Your task: Rewrite the text lines of the rows below as a numbered list, leaving out blank lines and the pictures.

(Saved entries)
┏━━

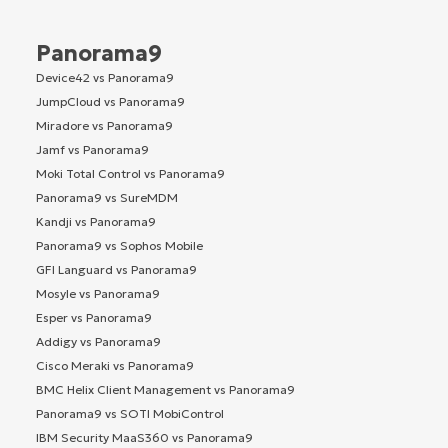
Panorama9
Device42 vs Panorama9
JumpCloud vs Panorama9
Miradore vs Panorama9
Jamf vs Panorama9
Moki Total Control vs Panorama9
Panorama9 vs SureMDM
Kandji vs Panorama9
Panorama9 vs Sophos Mobile
GFI Languard vs Panorama9
Mosyle vs Panorama9
Esper vs Panorama9
Addigy vs Panorama9
Cisco Meraki vs Panorama9
BMC Helix Client Management vs Panorama9
Panorama9 vs SOTI MobiControl
IBM Security MaaS360 vs Panorama9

┗━━

Exercise result:
1. Panorama9
2. Device42 vs Panorama9
3. JumpCloud vs Panorama9
4. Miradore vs Panorama9
5. Jamf vs Panorama9
6. Moki Total Control vs Panorama9
7. Panorama9 vs SureMDM
8. Kandji vs Panorama9
9. Panorama9 vs Sophos Mobile
10. GFI Languard vs Panorama9
11. Mosyle vs Panorama9
12. Esper vs Panorama9
13. Addigy vs Panorama9
14. Cisco Meraki vs Panorama9
15. BMC Helix Client Management vs Panorama9
16. Panorama9 vs SOTI MobiControl
17. IBM Security MaaS360 vs Panorama9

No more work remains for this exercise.